WALKER, Mich. — It was a cold Saturday night on the 13th around West Michigan. Temperatures dropped down into the low teens to single digits shortly after sundown, with winds that remained calm.
While this is less than ideal weather to be outside in, it was perfect weather for a phenomenon that looks almost alien in nature. This event was captured in a photo sent to us by John Patrick in Walker. Beams of light, stretching from the surface to the heavens above. What could they be?
The answer has nothing to do with space, and everything to do with weather. They're called light pillars and they need very specific conditions to form, conditions that we had in place on Saturday night.
Needed Conditions & Causation:
To get light pillars we need conditions that include calm winds and temperatures below 14 degrees.
These conditions will allow ice crystals to form into plate like structures. The low winds will allow these plates to fall horizontally toward the ground without tumbling or crashing into one another.
What happens next is an optical illusion.

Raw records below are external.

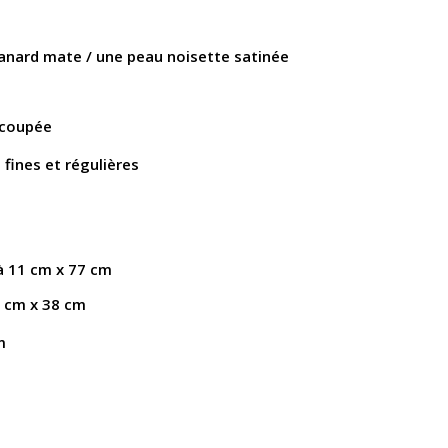
anard mate / une peau noisette satinée
 coupée
s fines et régulières
 à 11 cm x 77 cm
 cm x 38 cm
m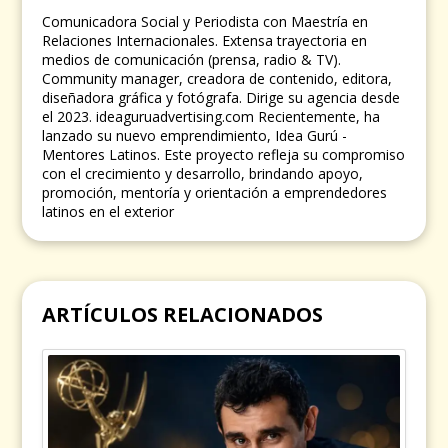
Comunicadora Social y Periodista con Maestría en
Relaciones Internacionales. Extensa trayectoria en
medios de comunicación (prensa, radio & TV).
Community manager, creadora de contenido, editora,
diseñadora gráfica y fotógrafa. Dirige su agencia desde
el 2023. ideaguruadvertising.com Recientemente, ha
lanzado su nuevo emprendimiento, Idea Gurú -
Mentores Latinos. Este proyecto refleja su compromiso
con el crecimiento y desarrollo, brindando apoyo,
promoción, mentoría y orientación a emprendedores
latinos en el exterior
ARTÍCULOS RELACIONADOS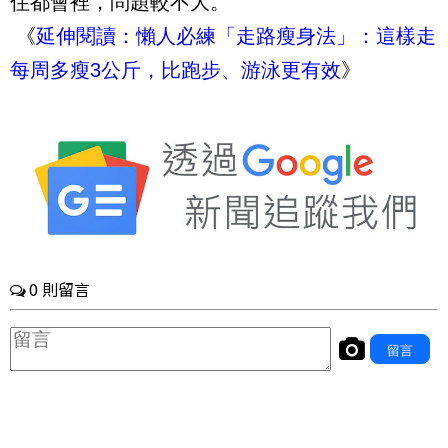
住都會裡，問題較不大。
《
延伸閱讀：懶人必練「走路瘦身法」：這樣走
每周多瘦3公斤，比跑步、游泳更有效
》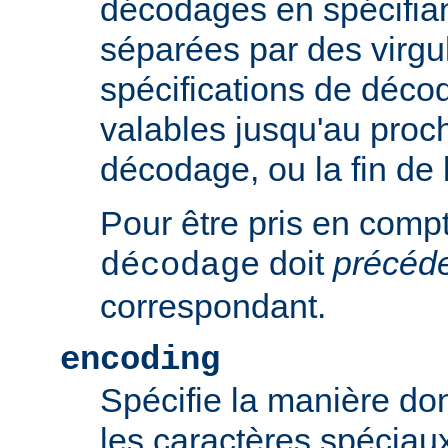
décodages en spécifian
séparées par des virgu
spécifications de déco
valables jusqu'au proch
décodage, ou la fin de 
Pour être pris en compte
doit
précéd
décodage
correspondant.
encoding
Spécifie la manière do
les caractères spéciaux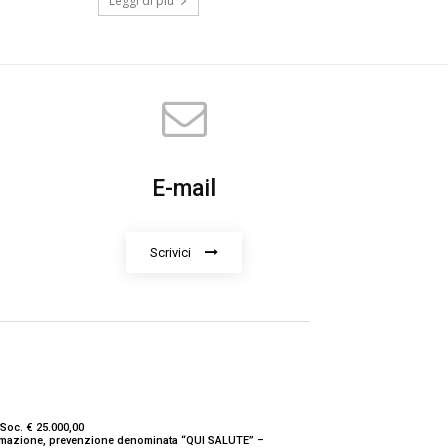
Leggi di più
E-mail
Scrivici
Soc. € 25.000,00
nformazione, prevenzione denominata “QUI SALUTE” –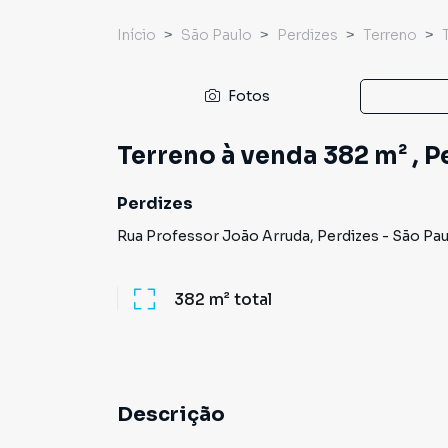
Início
São Paulo
Perdizes
Terreno
Fotos
Terreno à venda 382 m² , Per
Perdizes
Rua Professor João Arruda
,
Perdizes
-
São Pau
382 m²
total
Descrição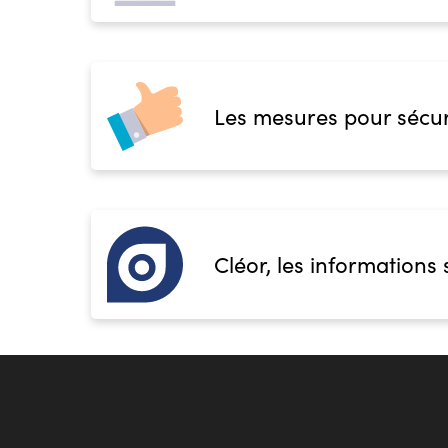
Les mesures pour sécur
Cléor, les informations 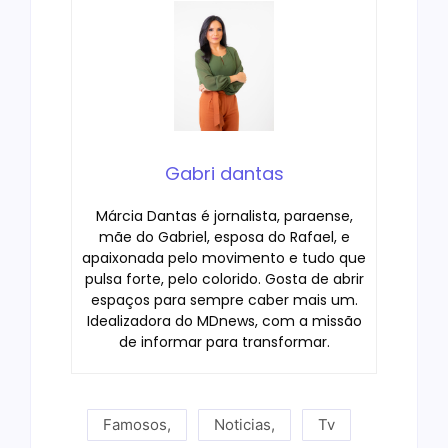
Gabri dantas
Márcia Dantas é jornalista, paraense,
mãe do Gabriel, esposa do Rafael, e
apaixonada pelo movimento e tudo que
pulsa forte, pelo colorido. Gosta de abrir
espaços para sempre caber mais um.
Idealizadora do MDnews, com a missão
de informar para transformar.
Famosos
,
Noticias
,
Tv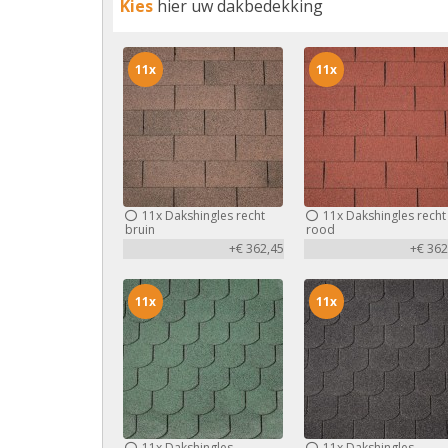
Kies
hier uw dakbedekking
11x
11x
11x
Dakshingles recht
11x
Dakshingles recht
bruin
rood
+€ 362,45
+€ 362
11x
11x
11x
Dakshingles
11x
Dakshingles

These flat plates falling through the atmosphere act like tiny mirrors for the light on the ground. This ground light extends upward toward the plates and then reflects off the plates to your eye.
As the plates extend up into the sky this reflection happens at multiple levels but all the light is coming from the same source. This creates a vertical line of reflected surface light toward your eyes appearing to you as a beam or pillar of light.
These pillars are very photogenic and somewhat rare in occurrence, so be sure to snap a photo if you ever see them!